Create a Cluster
Open the Clusters page in the Onehouse console to create a new Cluster. Below we will cover the configurations to set up the Cluster.
You can create multiple Clusters of the same type to isolate different workloads.
Basic configurations
- Name: The name by which to identify the Cluster.
- Cluster Type: Select from the following Cluster types. This cannot be changed after creation.
- Managed: Run Flows to ingest data and Table Services to optimize your tables.
- SQL: Run SQL workloads on the Quanton engine. Submit queries through a JDBC Endpoint or the Onehouse SQL Editor.

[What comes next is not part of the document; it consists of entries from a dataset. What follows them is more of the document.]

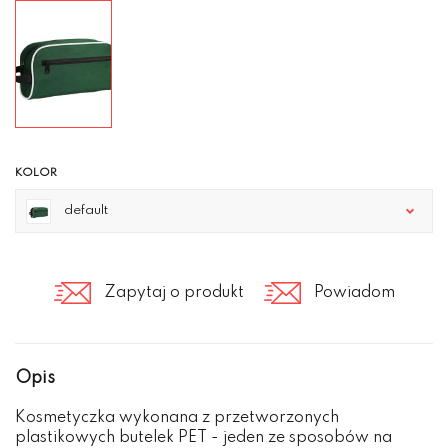
KOLOR
default
Zapytaj o produkt
Powiadom
Opis
Kosmetyczka wykonana z przetworzonych
plastikowych butelek PET - jeden ze sposobów na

- Spark: Create and run Jobs to execute Apache Spark code in Python, Java, or Scala on the Quanton engine.
- Open Engines: Deploy open-source compute engines on Onehouse infrastructure with Open Engines. Supported engines: Trino, Apache Flink, and Ray.
- Notebook (beta feature): Deploy a Jupyter notebook on Onehouse infrastructure to run interactive PySpark workloads on the Onehouse Quanton engine.
- LakeBase (beta feature): Run fast, interactive SQL queries on your data lakehouse with automatic scaling and low-latency query execution.
OCU configurations
Specify OCU limits to constrain the min/max Onehouse Compute Units (OCU) the Cluster will use per hour. This will determine the how many instances the Cluster can use, based on the hourly OCU cost of your selected instance type(s).
- Max OCU / Hour: Maximum OCU the Cluster will use per hour. Set this to manage your costs.
- Min OCU / Hour: Minimum OCU the Cluster will use per hour. Set this higher if you need to keep the Cluster warm.
Setting Max OCU for your Clusters can help you confidently keep costs under a budget. If your data volumes or complexity of the workload change and your Cluster usage hits its Max OCU, the Cluster will not continue scaling up. This may lead to delays in data processing, so it is important to consider how your workloads grow or fluctuate.